Either way there is a link to how Rody fixed a similar seatstay issue that many might find valuable.

Thanks all!

http://forums.mtbr.com/frame-buildi...t-way-repair-775776-post9112836.html#poststop


----------



## tamen00 (Mar 10, 2004)

My question seems to apply to this thread... are there any alternatives to S&S or Ritchey systems? Or, is there anyway that a hobbyist can get a hold of the Ritchey or S&S system? I can not find them anyplace - and they will not sell directly to me. Thanks in advance for any sources or tips (lbs was not able to get them either)


----------



## Walt (Jan 23, 2004)

*S&S used to sell to hobby builders*

They used to do a thing where they would sell one set (just one, ever) of S&S couplers to hobby builders for their own personal use.
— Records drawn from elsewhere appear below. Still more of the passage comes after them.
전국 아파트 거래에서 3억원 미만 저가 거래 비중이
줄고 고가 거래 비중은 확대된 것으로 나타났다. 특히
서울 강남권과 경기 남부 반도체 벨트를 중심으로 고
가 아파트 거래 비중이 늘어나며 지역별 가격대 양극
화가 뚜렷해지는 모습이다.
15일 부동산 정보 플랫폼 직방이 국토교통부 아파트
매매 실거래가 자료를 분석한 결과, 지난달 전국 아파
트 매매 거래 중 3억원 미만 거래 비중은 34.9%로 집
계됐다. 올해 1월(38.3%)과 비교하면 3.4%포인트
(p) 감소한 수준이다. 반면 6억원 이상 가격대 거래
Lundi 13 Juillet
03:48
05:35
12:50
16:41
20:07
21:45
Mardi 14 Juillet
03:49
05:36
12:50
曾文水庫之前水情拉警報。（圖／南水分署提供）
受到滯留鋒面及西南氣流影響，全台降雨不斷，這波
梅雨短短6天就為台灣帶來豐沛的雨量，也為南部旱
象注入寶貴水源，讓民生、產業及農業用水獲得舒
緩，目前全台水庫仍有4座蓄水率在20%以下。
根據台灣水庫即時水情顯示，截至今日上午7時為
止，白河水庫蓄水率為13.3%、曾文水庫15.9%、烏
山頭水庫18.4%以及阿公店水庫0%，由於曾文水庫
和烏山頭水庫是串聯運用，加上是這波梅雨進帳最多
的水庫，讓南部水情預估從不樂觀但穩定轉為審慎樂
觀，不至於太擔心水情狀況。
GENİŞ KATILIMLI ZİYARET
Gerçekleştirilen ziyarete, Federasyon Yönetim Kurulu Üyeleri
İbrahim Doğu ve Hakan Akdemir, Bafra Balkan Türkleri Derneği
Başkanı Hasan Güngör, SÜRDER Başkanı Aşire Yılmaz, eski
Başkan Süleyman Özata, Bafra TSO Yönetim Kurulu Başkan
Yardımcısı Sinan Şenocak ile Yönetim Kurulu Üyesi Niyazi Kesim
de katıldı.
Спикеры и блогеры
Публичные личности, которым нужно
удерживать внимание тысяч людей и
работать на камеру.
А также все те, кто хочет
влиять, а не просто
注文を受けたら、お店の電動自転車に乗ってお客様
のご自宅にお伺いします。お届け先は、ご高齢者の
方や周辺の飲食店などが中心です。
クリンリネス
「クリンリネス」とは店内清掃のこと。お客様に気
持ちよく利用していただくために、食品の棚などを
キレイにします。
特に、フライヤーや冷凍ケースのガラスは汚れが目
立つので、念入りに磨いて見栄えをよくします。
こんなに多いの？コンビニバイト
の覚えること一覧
You might call them and ask.

Also, I think you could make your own version of the Ritchey system pretty easily - look for my post from a few weeks ago about this, Welby had some good ideas.

-Walt



tamen00 said:


> My question seems to apply to this thread... are there any alternatives to S&S or Ritchey systems? Or, is there anyway that a hobbyist can get a hold of the Ritchey or S&S system? I can not find them anyplace - and they will not sell directly to me. Thanks in advance for any sources or tips (lbs was not able to get them either)


----------



## tamen00 (Mar 10, 2004)

Thanks for the info Walt!!! I was following the other thread from a couple of weeks ago... but missed a bunch of posts in the middle! It has all the info I was looking for - Thanks!!

(BTW - S&S would not sell the couplers to me... I will re-ask and be a little more clear that I need one set for personal use and see what happens)


----------